XLIF手術で死亡事故|脊柱管狭窄症の手術のリスク
船橋整形外科病院で腰部脊柱管狭窄症の手術を受けた女性が、手術中の医療事故で3日後に死亡したというニュースがありました。事故があったのは2016年1月のことです。
脊柱管狭窄症の手術での死亡事故のニュースを知った時、脊椎の専門医でない医師が手術して事故を起こしたのかな?と思いましたが、そうでもないようです。調べてみると、死亡事故をおこした脊椎脊髄外科指導医が6名もいる千葉県最大の脊椎病院です。千葉大医学部付属病院より指導医の数が多いです。(指導医が多ければよいというわけではありませんが。。)
どんな手術で医療事故が起こったかというと「XLIF」(エックスリフ)と呼ばれる、2013年から始まった比較的新しい手術方法のようです。
内容を簡単に説明すると、腰部脊柱管狭窄症の固定術を行なう際、脇腹から椎骨へ侵入し、椎間板を治し、スクリューで椎骨を固定するという方法です。従来の背中からの手術に比べ筋肉の傷つける部分が少ないので術後の回復が早いというメリットがあります。一方、デメリットとしては、脇腹から椎骨までの間の臓器を傷つける可能性があることです。
今回の事故はデメリットとされていたことが表面化し、誤って大腸を傷つけ死亡事故へとつながったとのことです。

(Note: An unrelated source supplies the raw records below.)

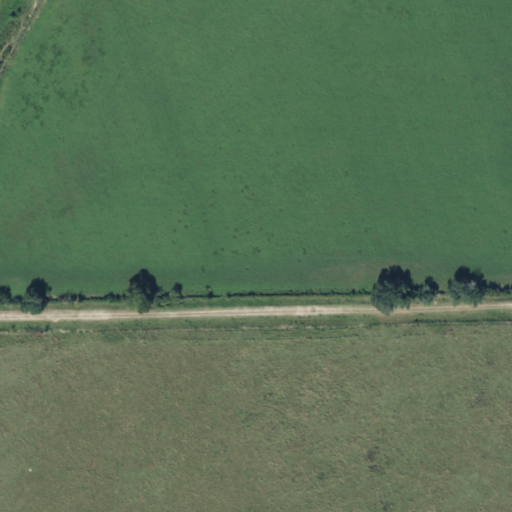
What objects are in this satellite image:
road: (256, 312)
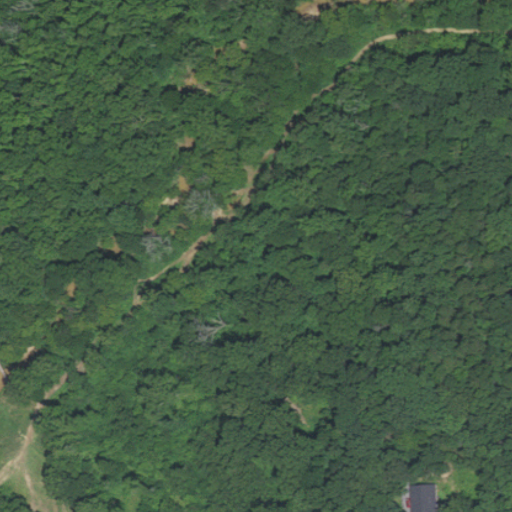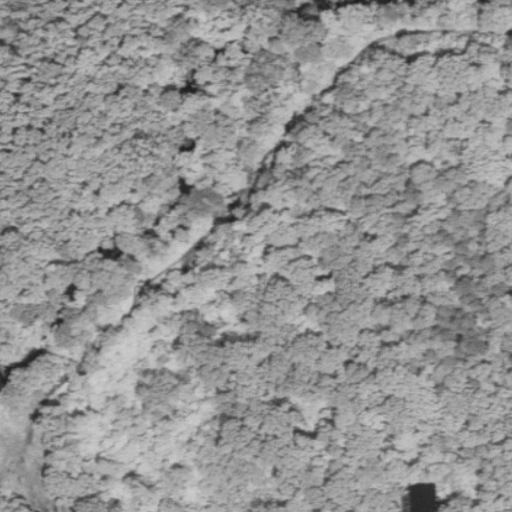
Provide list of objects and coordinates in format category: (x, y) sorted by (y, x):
building: (427, 498)
building: (429, 498)
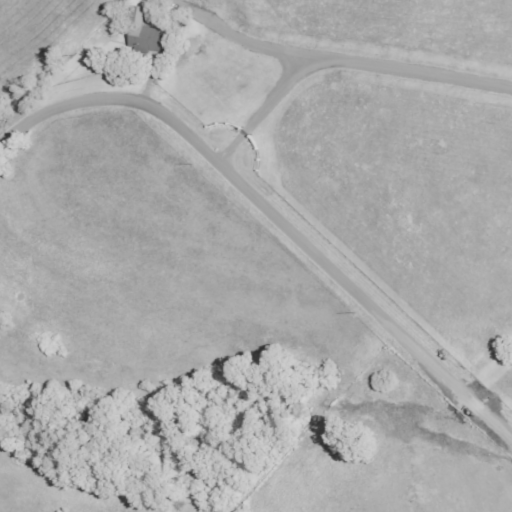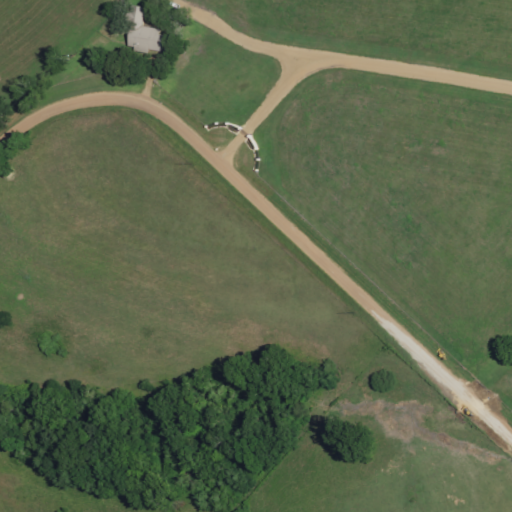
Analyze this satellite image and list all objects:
building: (148, 33)
road: (274, 211)
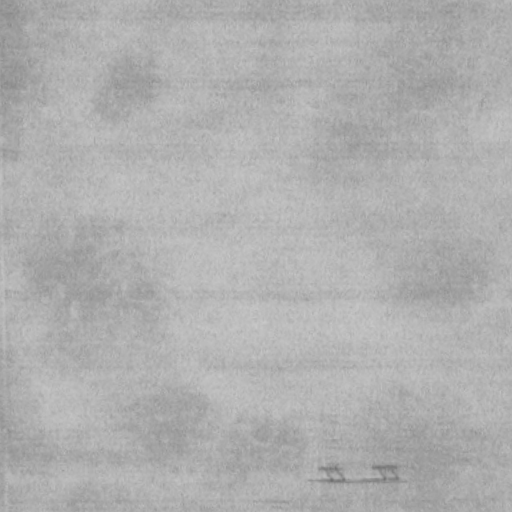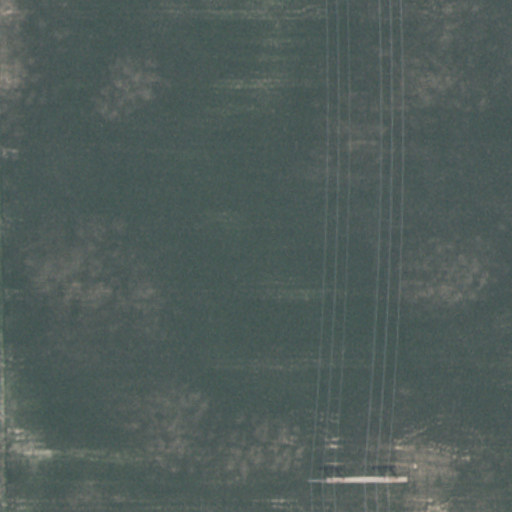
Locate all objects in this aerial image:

腰部脊柱管狭窄症の固定術をする場合、今回事故があった「XLIF」(エックスリフ)だと入院期間が約2週間、従来の固定術だと3週間だそうです。
手術の安全性が確保されるまでは、従来型の固定術の方がいいような気がします。わざわざ、キケンを犯してまで最新の手術法にする必要はないのかな。。
DPCに参加している病院の経営者の視点からみると、患者の入院期間の短い「XLIF」は魅力的なのかもしれませんが。。

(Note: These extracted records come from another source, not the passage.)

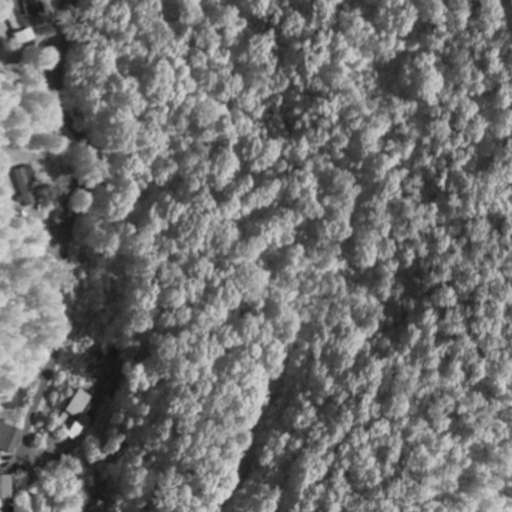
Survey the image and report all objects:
building: (25, 186)
road: (58, 249)
building: (74, 413)
building: (9, 436)
building: (0, 455)
road: (225, 505)
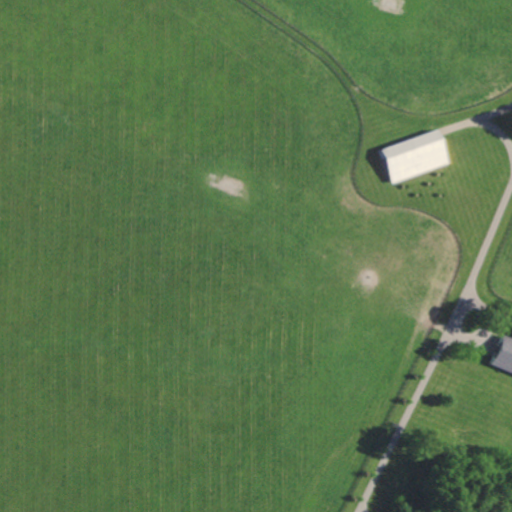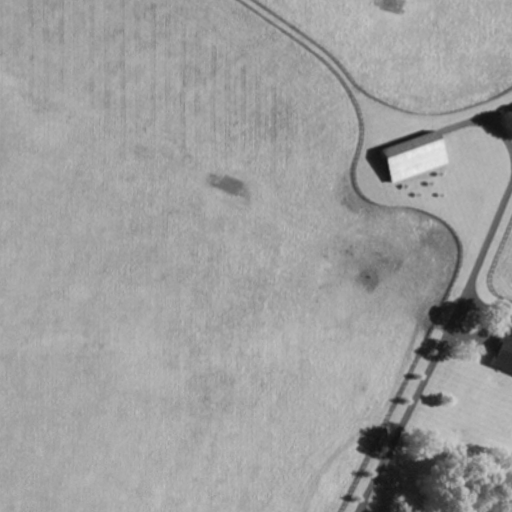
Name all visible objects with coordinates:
road: (495, 112)
road: (484, 122)
building: (415, 155)
road: (439, 350)
building: (504, 354)
road: (452, 380)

(成果に対して報酬が支払われるDPCだと、入院期間が2週間でも3週間でももらえるお金は一緒なので、入院期間が短い方が儲かる)
千葉県船橋市の船橋整形外科病院(大内純太郎院長)で1月、男性医師が50代の女性患者の腰部を手術した際、誤って大腸を傷つけ、女性が3日後に死亡していたことが17日、同病院への取材で分かった。病院側は手術中のミスを認め、院内の事故調査委員会を設置して原因を詳しく調べている。